▶ _Instructions for the task_
Filter the material, keeping only lines with the word "lang".

▶ _Input material_
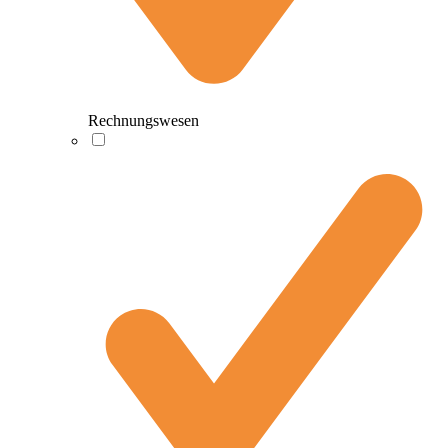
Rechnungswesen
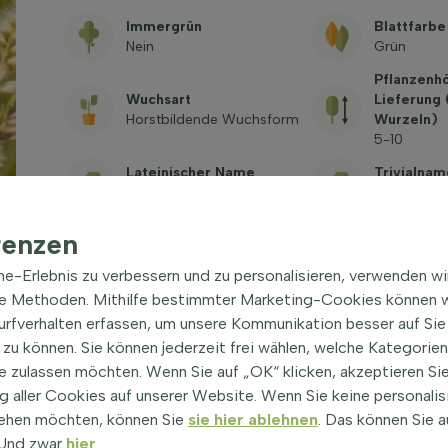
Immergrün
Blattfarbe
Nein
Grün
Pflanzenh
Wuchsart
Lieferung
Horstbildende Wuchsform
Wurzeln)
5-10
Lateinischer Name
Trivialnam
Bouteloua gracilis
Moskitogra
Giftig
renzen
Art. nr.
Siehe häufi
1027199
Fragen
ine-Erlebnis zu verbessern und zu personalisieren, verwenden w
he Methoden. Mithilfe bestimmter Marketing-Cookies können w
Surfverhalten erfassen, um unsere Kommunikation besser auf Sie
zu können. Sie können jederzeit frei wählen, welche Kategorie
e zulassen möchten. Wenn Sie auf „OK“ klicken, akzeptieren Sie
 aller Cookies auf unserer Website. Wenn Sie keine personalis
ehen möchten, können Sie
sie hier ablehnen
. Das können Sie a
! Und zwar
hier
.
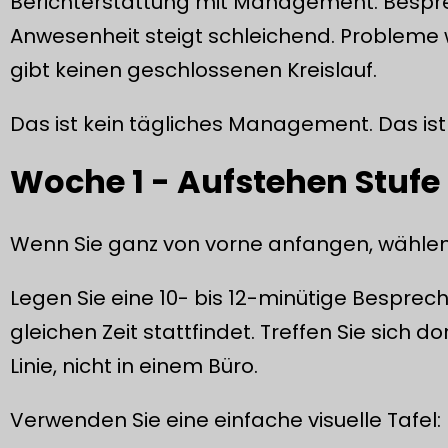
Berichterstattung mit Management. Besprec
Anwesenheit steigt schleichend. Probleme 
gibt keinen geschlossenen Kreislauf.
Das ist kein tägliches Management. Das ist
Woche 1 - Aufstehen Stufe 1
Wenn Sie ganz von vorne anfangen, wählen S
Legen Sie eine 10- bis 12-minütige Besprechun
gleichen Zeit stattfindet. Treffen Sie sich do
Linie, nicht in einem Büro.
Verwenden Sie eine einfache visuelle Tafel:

* * *

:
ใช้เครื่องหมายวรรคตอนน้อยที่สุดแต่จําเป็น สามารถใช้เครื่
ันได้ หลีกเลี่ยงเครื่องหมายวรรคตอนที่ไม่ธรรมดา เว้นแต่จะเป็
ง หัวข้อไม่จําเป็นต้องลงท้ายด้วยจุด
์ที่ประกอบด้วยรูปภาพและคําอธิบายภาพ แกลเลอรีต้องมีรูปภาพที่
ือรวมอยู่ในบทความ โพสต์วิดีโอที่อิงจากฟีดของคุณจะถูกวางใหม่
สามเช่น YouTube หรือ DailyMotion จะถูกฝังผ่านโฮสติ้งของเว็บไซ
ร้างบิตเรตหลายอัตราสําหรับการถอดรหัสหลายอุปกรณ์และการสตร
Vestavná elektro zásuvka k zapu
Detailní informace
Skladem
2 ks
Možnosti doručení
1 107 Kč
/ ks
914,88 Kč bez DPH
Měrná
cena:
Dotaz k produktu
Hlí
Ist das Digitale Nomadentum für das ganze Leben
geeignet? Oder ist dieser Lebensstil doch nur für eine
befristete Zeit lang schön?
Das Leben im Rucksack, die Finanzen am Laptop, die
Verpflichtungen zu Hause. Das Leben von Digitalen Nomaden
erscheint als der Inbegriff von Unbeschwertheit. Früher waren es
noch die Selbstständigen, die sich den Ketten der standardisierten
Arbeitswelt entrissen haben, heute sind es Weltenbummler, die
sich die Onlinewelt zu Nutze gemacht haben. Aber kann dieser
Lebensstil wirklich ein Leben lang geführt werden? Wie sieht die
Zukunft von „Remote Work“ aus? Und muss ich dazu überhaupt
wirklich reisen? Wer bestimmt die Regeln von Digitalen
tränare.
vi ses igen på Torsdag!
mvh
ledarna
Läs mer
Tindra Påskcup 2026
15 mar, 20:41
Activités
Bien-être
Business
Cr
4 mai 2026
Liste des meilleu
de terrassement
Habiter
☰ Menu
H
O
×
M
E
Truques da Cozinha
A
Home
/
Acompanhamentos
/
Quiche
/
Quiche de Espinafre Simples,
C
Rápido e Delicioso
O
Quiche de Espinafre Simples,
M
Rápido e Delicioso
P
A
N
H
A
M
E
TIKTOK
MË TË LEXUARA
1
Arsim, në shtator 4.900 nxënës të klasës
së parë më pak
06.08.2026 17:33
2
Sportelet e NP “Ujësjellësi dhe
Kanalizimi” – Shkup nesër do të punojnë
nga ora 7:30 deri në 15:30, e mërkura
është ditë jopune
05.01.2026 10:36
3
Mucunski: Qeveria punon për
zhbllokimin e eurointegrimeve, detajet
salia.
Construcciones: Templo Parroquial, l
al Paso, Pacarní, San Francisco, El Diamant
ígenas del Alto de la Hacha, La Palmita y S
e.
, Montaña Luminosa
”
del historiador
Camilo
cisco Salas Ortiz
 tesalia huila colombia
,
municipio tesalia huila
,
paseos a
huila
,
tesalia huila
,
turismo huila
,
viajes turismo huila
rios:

---

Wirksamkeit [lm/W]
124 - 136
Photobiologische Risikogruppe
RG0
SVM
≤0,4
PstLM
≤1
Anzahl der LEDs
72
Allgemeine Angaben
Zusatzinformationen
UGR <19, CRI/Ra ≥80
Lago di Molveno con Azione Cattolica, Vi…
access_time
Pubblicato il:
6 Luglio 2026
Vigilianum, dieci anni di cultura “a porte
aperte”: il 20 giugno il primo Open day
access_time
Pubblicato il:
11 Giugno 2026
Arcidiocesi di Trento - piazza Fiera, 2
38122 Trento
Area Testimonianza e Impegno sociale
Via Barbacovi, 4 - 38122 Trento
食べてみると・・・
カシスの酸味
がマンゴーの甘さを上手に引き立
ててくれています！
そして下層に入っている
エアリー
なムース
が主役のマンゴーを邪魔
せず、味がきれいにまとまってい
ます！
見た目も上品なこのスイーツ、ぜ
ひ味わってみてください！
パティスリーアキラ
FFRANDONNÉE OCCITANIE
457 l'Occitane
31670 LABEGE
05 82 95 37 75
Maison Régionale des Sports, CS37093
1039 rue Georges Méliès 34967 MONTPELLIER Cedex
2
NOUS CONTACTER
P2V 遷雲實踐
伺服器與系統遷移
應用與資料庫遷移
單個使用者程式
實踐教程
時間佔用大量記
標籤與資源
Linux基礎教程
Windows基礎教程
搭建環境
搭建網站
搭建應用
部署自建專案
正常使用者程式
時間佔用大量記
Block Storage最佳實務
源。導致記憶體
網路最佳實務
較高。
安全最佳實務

▶ _Task result_
befristete Zeit lang schön?
Lebensstil wirklich ein Leben lang geführt werden? Wie sieht die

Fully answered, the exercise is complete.